İşte bir taraf Arapça öğrenmeyi gericilik sanırken öteki taraf da Arapça öğrenmeyi din öğrenmek sanıyordu. Sonra dünya siyasetinde 300 milyonluk Arap dünyası anılmaya başlayınca Türk dış temsilciler cascavlak ortada kaldılar. Arap ülkelerinin tamamında İngilizce kullanılıyordu ama, insanların gönlüne girmek için, onların ana dillerini konuşmak iyi bir yoldur. Batılı ve ABD’li diplomatlar o insanların İngilizce konuştuğunu bildiği halde, onların ana dilleriyle onlara hitap ettiler, ediyorlar.

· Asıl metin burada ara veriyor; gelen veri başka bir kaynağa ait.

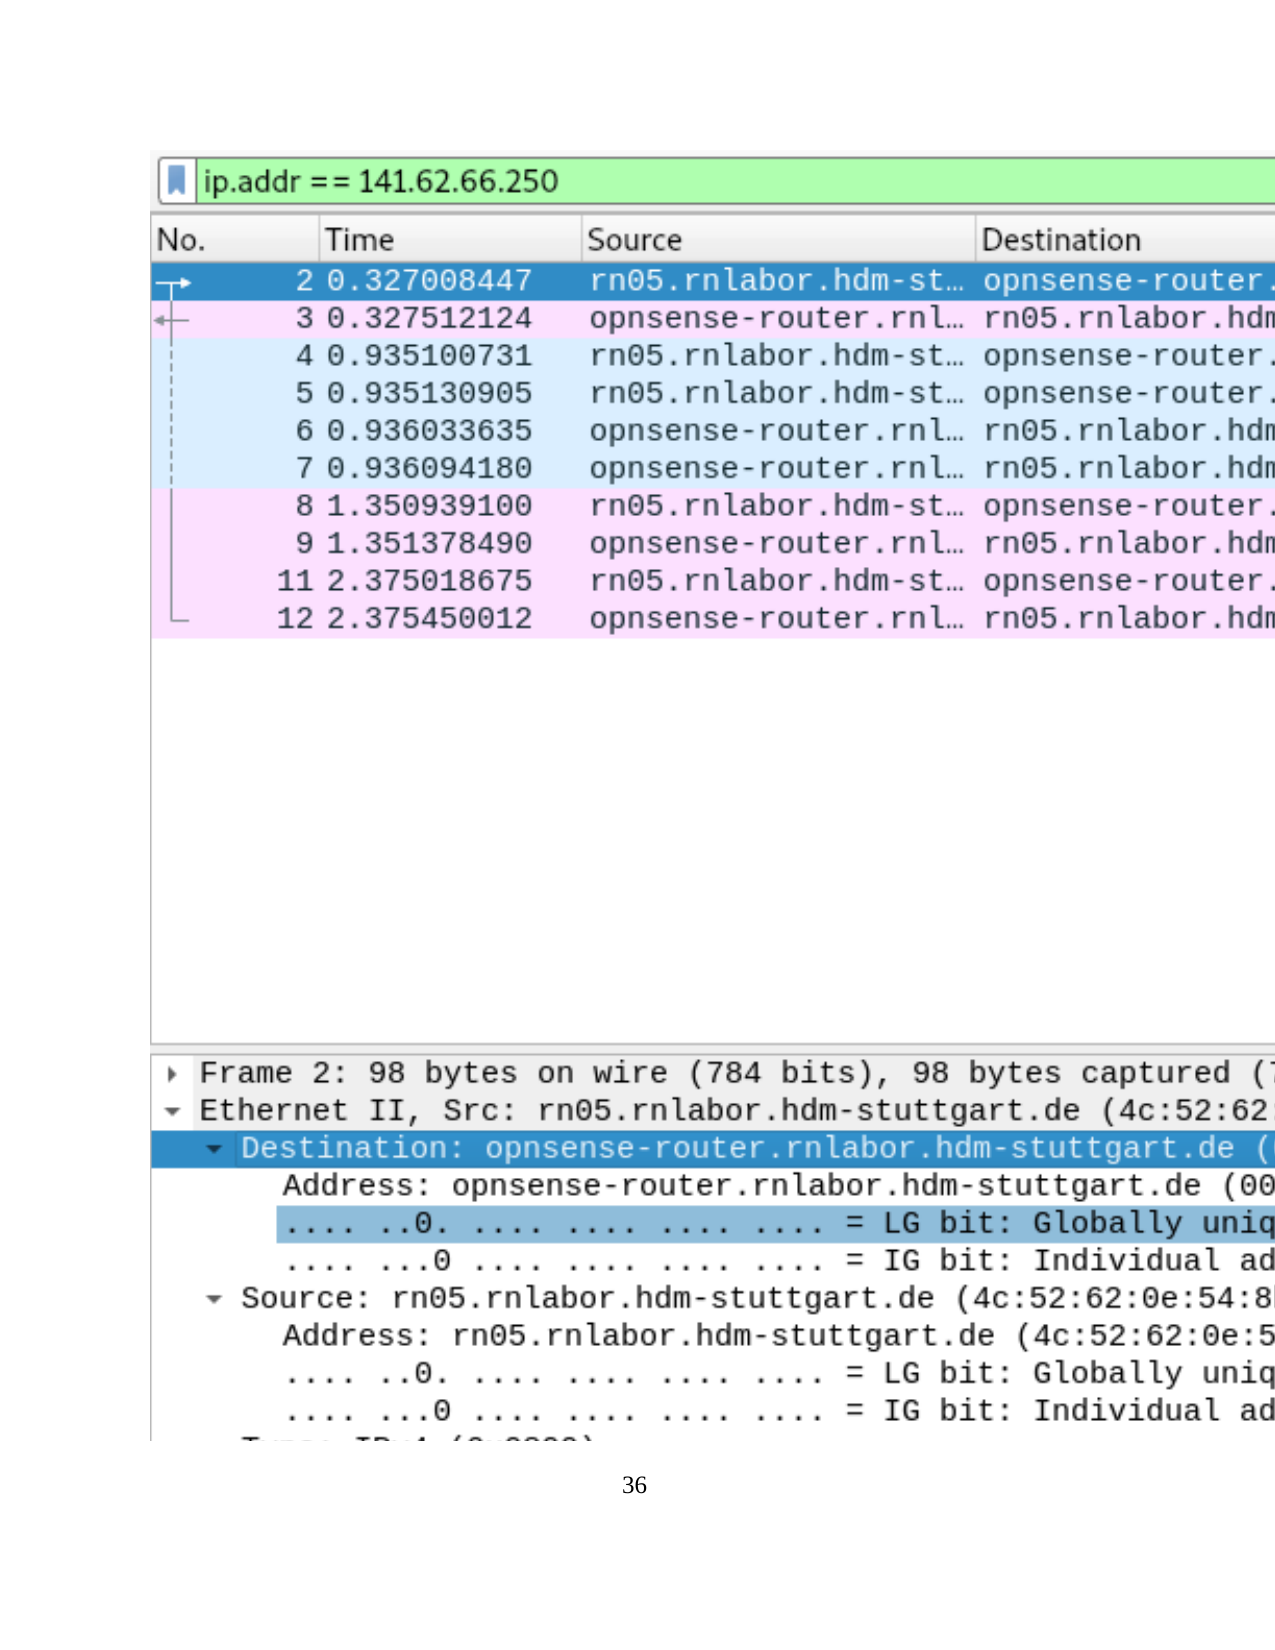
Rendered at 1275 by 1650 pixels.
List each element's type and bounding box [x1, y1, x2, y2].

picture [150, 150, 1275, 1441]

Bu yüzden o güya çoğunluğuyla dindaşlarımız Araplar bizden daha çok Batılıları kendilerine candaş görüyorlar.

Hakikatin aydını yok

İnsanlarımız, aydınlarımız, asla evrensel olmayan, insancıl olmayan aydınlarımız, her biri bir siyasi öbeğin sözcüsü ve aydını olan aydınımız hakikati bir ucundan yakalasa da, evrensel olamadığı için, siyasi gözlükle baktığı için, tamamını asla yakalayamıyor ve her defasında ıskalıyorlar. Hakikat tümüyle kavranamadığı zaman da milletler, millet fertleri huzura, dinginliğe, saadete ulaşamıyorlar.

Türkiye’de her görüşün aydını var, ama hakikatin, evrenselin, demokrasinin, Hak ve adaletin aydını, münevveri maalesef yok.